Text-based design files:
+++
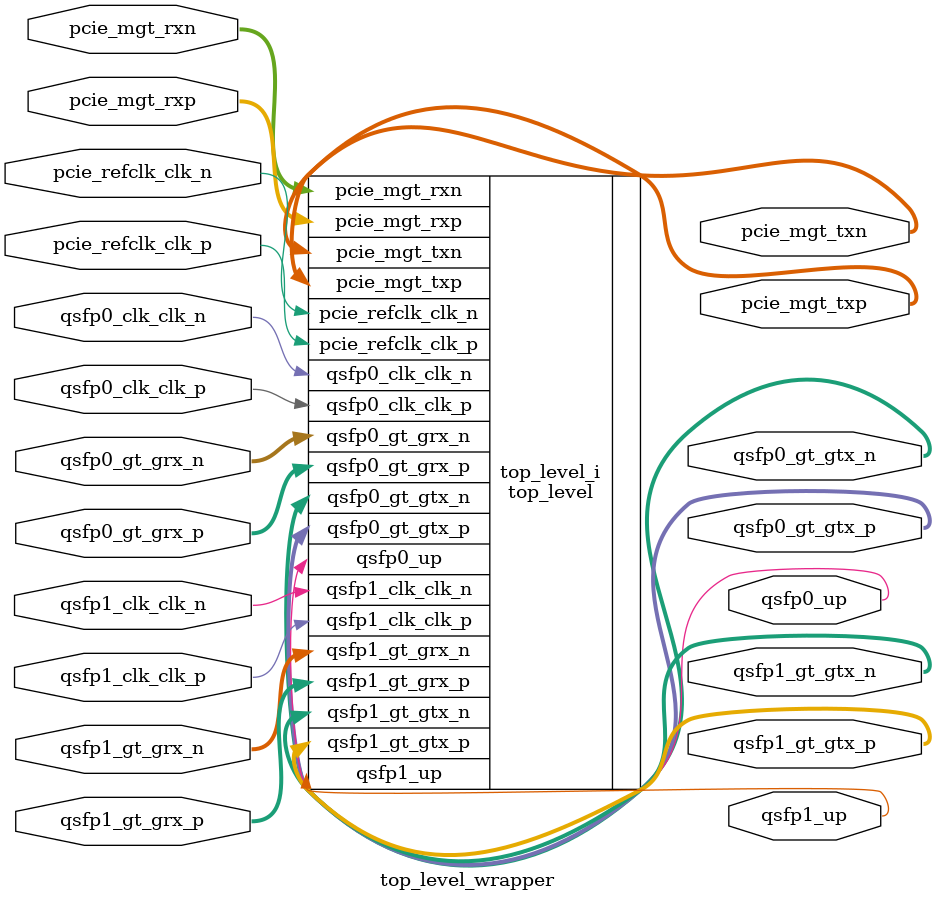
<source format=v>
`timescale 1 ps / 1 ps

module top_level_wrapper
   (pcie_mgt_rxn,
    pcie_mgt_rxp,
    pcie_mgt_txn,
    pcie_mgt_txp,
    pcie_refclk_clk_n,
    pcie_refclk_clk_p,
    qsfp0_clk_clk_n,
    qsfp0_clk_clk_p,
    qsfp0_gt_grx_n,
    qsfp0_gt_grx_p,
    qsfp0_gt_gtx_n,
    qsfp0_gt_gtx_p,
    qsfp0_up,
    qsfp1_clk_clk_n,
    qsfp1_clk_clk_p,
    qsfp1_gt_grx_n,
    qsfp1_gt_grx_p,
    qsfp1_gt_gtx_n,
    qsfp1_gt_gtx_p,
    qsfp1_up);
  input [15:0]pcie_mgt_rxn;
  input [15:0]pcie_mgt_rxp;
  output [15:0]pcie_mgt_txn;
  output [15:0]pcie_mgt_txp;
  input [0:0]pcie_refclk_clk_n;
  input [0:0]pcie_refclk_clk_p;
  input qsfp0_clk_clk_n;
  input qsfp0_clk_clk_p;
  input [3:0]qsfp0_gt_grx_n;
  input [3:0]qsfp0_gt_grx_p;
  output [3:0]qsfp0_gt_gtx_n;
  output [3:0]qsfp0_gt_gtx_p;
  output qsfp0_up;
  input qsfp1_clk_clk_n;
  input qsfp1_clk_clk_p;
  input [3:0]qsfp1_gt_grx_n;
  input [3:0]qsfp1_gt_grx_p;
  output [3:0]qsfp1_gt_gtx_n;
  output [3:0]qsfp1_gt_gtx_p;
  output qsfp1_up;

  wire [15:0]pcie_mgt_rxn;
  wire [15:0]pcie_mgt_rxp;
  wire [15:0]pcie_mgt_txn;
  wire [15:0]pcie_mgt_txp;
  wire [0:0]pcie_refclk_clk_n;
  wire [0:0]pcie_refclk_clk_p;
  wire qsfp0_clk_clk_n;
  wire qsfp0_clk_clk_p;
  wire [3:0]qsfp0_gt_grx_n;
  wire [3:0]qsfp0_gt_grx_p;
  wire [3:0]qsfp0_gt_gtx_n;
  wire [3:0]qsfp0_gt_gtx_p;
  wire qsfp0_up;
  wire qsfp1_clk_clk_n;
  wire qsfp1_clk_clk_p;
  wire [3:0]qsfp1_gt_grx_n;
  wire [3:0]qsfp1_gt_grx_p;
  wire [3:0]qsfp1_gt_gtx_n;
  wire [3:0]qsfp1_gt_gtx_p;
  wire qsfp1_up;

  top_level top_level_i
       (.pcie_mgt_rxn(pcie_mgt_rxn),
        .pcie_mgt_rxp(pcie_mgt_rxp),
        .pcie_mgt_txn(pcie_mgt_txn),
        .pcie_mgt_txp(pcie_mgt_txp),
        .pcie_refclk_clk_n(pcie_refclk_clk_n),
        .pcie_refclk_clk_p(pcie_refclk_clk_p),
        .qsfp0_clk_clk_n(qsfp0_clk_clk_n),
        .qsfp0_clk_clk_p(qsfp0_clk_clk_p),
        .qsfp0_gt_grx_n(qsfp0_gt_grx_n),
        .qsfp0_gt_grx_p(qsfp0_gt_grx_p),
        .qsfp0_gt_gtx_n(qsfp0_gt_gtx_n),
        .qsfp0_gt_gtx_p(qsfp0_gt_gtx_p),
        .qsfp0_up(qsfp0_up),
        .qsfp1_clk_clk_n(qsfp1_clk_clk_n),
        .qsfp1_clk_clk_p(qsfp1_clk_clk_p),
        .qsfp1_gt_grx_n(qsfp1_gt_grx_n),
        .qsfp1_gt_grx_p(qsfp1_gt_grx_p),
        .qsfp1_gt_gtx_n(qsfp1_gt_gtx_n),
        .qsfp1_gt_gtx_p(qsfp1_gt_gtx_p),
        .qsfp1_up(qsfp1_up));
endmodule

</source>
+++
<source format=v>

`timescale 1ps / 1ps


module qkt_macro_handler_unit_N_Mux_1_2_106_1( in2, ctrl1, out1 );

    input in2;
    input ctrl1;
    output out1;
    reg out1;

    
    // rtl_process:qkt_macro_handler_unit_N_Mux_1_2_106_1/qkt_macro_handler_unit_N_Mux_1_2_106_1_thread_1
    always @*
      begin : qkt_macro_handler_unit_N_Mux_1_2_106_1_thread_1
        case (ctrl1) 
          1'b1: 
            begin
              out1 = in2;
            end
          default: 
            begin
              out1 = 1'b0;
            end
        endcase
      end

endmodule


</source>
+++
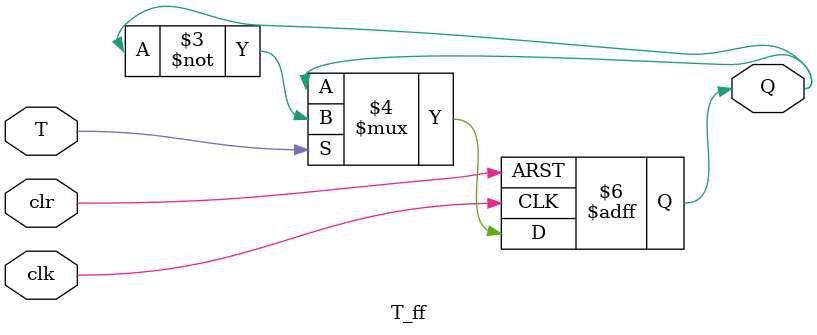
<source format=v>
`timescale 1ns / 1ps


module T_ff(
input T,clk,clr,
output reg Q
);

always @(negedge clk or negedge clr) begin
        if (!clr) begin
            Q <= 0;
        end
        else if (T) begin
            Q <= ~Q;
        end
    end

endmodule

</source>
+++
• **Job item**
Within the data above, the lines from the one with "input qsfp1_clk_clk_n;" to the one with "wire [3:0]qsfp0_gt_gtx_p;" must be repeated exactly; no other line belongs in the answer.

• **Solution**
  input qsfp1_clk_clk_n;
  input qsfp1_clk_clk_p;
  input [3:0]qsfp1_gt_grx_n;
  input [3:0]qsfp1_gt_grx_p;
  output [3:0]qsfp1_gt_gtx_n;
  output [3:0]qsfp1_gt_gtx_p;
  output qsfp1_up;

  wire [15:0]pcie_mgt_rxn;
  wire [15:0]pcie_mgt_rxp;
  wire [15:0]pcie_mgt_txn;
  wire [15:0]pcie_mgt_txp;
  wire [0:0]pcie_refclk_clk_n;
  wire [0:0]pcie_refclk_clk_p;
  wire qsfp0_clk_clk_n;
  wire qsfp0_clk_clk_p;
  wire [3:0]qsfp0_gt_grx_n;
  wire [3:0]qsfp0_gt_grx_p;
  wire [3:0]qsfp0_gt_gtx_n;
  wire [3:0]qsfp0_gt_gtx_p;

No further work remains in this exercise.